Developing the catechists is also a priority, and that is where Joseph Corabi comes in. The veteran educator said he met with a few directors of religious education after Lindsey approached him, and he was struck by “the willingness on the part of the DREs to learn and see how they could enhance their programs.”

Corabi spoke during a virtual professional development day in October, and he will do so again in January and April. He said he is addressing teaching as both an art and a science and trying to help the catechists who have stepped up to help in the formation of young Catholics.

“They know the stuff, but they sought some help in delivery, the art of teaching, and the feel behind it. The excitement that one can show,” he said.

The ability to grow depends on one’s ability to see the need for growth, he said. One of his goals during this year is to help the DREs and CREs and, through them, the catechists, hone their skills to recognize the areas in which they need to grow. That involves examining one’s own strengths and deficiencies, which is not always easy.

The catechists, he said, are willing to grow professionally, and their commitment to the faith is evident. He credited Lindsey and Louis De Angelo, the secretary for the Catholic Education Department for the diocese, for being willing to ask the DREs and CREs what they need for their catechists, and then delivering on that.

The United States Conference of Catholic Bishops has made “I received from the Lord what I also handed to you” its catechetical theme for 2020. The USCCB is focusing on the essential work of catechists, Lindsey said. She also noted that Los Angeles Auxiliary Bishop Robert Barron, who is also the chairman of the bishops’ Committee on Evangelization and Catechesis, invited all of those involved in religious education “to consider earnestly ‘the importance of our own faithful nation as catechists since we are the instruments through which many come to encounter Christ.’”

The formation of catechists is a topic among the DREs and CREs all year long, not just during professional development sessions. They share ideas and collaborate, although their in-person meetings have been replaced with video conference calls. They bring in people like Corabi when they need to sharpen their skills to reach the goals of catechesis, which Lindsey described as “communion with Jesus Christ.”

“If the skills needed are there, communication and transformation is possible, which is the object of catechesis. The catechist must learn how to learn,” said Lindsey, who is also a doctoral candidate studying under Corabi at Immaculata.

Corabi said he knows where Lindsey and De Angelo want to go, and his job is to help them get there. One of the keys in education is recognizing what one can and can’t control.

“We can concentrate on the uncontrollable variables, and we don’t go anywhere,” he said.

He met with a few of the directors and coordinators before the first professional development day so he could generate a plan. It was based on responses the Office for Religious Education received from catechists about what they needed.

“It was an overt recognition from the diocese that ‘we want to help you get better.
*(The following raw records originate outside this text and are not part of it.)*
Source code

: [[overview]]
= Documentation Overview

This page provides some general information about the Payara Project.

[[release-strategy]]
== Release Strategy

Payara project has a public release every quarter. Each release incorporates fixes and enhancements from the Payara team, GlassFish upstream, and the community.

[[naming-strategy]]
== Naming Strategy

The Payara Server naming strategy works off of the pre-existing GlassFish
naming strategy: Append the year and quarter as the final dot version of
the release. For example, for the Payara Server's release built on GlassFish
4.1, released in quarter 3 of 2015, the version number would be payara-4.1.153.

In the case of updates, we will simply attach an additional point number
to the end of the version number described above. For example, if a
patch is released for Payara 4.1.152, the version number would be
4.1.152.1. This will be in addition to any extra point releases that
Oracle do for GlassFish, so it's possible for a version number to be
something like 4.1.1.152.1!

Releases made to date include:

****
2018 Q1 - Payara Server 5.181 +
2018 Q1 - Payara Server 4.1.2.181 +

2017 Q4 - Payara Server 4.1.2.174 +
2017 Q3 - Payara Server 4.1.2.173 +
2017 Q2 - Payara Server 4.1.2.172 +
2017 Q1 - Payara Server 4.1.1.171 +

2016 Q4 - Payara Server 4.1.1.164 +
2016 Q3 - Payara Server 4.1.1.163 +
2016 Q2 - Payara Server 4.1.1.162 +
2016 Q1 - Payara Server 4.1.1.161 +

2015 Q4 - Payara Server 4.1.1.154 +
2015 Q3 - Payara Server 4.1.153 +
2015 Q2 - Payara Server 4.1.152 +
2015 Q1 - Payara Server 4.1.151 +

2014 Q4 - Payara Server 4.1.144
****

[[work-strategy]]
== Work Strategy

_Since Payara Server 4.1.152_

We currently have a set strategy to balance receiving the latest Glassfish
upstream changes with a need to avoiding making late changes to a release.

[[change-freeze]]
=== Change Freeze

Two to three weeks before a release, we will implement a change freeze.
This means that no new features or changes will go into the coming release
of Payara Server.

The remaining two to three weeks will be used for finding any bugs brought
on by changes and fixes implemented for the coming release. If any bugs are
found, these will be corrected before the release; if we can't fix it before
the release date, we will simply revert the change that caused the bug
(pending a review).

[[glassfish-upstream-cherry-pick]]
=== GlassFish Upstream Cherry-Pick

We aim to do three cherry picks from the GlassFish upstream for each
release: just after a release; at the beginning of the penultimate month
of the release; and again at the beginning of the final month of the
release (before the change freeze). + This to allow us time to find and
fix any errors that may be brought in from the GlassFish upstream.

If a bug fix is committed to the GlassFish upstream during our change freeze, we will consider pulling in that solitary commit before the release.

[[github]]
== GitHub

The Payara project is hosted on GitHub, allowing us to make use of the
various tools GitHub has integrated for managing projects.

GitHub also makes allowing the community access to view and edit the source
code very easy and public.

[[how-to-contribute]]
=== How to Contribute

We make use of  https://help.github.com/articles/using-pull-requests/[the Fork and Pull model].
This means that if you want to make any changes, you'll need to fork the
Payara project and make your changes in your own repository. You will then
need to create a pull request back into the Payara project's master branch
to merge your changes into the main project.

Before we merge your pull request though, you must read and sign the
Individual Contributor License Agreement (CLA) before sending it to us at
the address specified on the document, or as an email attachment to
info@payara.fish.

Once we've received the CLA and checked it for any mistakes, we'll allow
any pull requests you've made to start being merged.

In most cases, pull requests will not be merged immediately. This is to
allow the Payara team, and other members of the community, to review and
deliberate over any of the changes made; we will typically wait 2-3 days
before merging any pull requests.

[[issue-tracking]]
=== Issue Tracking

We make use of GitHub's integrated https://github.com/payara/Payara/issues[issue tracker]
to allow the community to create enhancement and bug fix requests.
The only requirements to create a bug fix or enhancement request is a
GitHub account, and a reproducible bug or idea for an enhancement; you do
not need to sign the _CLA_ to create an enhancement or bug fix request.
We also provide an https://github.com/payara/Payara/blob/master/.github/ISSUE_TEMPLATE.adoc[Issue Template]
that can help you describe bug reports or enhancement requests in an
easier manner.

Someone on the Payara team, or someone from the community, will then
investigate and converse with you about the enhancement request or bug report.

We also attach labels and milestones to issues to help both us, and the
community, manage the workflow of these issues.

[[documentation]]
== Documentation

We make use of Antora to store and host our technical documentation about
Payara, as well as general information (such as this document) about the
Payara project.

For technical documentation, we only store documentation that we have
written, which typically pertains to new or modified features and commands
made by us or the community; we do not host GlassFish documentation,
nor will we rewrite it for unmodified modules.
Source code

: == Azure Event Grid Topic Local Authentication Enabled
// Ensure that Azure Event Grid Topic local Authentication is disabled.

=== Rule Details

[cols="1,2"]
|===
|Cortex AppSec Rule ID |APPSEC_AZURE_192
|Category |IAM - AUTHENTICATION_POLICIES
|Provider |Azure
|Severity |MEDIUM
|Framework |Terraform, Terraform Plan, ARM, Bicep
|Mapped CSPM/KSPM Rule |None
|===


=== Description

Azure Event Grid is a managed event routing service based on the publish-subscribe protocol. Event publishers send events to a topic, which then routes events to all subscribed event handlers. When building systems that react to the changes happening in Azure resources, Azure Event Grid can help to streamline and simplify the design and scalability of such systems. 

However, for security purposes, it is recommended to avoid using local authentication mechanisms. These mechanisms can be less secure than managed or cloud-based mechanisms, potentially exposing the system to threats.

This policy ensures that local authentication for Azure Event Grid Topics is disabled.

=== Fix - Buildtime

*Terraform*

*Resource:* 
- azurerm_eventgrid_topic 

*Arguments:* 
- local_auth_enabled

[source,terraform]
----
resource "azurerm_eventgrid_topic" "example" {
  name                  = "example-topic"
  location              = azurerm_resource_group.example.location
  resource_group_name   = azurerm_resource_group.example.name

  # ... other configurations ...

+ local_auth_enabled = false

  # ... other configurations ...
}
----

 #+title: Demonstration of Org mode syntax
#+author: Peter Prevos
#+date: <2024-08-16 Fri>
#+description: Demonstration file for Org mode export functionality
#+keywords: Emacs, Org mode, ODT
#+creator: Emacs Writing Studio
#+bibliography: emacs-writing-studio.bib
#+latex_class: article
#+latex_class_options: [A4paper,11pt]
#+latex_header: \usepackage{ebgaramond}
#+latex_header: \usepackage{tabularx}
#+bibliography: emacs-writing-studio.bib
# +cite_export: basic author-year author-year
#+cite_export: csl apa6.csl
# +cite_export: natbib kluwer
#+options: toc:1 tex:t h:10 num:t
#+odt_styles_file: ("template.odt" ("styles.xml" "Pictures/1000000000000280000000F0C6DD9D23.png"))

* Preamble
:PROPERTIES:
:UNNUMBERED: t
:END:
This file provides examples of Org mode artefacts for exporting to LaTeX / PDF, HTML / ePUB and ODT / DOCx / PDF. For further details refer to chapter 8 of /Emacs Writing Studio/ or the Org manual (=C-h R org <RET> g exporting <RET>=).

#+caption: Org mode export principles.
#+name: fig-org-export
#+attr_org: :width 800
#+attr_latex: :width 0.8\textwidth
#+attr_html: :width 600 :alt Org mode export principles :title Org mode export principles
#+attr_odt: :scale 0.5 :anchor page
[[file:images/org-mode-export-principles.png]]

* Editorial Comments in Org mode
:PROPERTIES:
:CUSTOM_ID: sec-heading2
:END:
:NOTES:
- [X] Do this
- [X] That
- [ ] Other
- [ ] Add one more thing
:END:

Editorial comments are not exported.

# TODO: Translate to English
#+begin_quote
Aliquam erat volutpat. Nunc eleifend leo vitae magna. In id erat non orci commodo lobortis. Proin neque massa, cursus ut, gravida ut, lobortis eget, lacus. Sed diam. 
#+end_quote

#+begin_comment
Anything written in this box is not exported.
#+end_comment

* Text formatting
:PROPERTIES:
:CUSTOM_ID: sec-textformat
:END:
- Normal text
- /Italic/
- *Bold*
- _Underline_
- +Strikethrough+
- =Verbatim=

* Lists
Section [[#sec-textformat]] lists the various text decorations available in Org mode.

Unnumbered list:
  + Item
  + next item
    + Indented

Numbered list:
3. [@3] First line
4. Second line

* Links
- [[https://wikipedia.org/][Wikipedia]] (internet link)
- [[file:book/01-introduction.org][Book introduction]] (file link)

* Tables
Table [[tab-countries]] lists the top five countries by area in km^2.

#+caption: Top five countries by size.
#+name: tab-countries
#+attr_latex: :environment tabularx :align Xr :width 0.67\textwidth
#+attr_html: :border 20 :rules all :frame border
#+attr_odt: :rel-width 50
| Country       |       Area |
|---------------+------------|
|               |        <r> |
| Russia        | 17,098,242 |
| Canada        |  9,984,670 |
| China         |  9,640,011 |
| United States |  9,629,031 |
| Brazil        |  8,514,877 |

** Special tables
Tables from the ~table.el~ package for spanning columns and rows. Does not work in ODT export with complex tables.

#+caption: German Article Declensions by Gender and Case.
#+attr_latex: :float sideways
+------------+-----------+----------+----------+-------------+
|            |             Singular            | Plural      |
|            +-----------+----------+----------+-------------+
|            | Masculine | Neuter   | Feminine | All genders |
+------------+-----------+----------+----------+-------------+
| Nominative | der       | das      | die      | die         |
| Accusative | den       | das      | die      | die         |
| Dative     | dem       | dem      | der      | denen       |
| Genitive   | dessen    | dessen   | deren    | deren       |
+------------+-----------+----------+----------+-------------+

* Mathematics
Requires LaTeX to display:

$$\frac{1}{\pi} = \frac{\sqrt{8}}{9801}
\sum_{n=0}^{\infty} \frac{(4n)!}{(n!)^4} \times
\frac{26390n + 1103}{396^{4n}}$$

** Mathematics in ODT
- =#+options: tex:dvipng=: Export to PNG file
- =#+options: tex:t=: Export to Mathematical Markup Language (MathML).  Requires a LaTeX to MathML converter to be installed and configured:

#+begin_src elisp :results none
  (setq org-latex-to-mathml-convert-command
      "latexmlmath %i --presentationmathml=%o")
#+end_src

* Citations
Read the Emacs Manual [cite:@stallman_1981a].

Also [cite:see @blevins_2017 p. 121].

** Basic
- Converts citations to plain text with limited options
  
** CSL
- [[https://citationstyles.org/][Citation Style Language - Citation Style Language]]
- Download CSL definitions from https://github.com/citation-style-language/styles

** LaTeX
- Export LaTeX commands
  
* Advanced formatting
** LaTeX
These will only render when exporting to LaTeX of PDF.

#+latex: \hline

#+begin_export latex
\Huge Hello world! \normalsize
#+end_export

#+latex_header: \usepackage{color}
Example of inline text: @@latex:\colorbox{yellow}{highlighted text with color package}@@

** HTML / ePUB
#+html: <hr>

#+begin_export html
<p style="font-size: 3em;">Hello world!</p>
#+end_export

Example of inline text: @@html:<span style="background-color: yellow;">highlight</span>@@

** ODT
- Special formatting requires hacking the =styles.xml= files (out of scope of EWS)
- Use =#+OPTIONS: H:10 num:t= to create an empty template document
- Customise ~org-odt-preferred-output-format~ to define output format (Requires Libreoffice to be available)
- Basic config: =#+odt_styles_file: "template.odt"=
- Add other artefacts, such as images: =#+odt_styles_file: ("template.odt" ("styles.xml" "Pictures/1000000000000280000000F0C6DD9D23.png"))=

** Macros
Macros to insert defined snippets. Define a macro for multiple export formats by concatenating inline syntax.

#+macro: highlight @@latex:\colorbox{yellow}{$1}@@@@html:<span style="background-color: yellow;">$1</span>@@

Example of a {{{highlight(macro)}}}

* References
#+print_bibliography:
What do you need from us?’ And it wasn’t just a top-down, ‘Here’s what we’re going to do whether you like it or not. That wasn’t the process,” he said.

Corabi said the diocese is fortunate to have people who are willing to listen and to help its teachers grow.

“You don’t invest in the thing,” he said. “You invest in the people. And there are some very, very good people that I’ve met in the short time that I’ve worked with Colleen on this project. The diocese is in good hands.”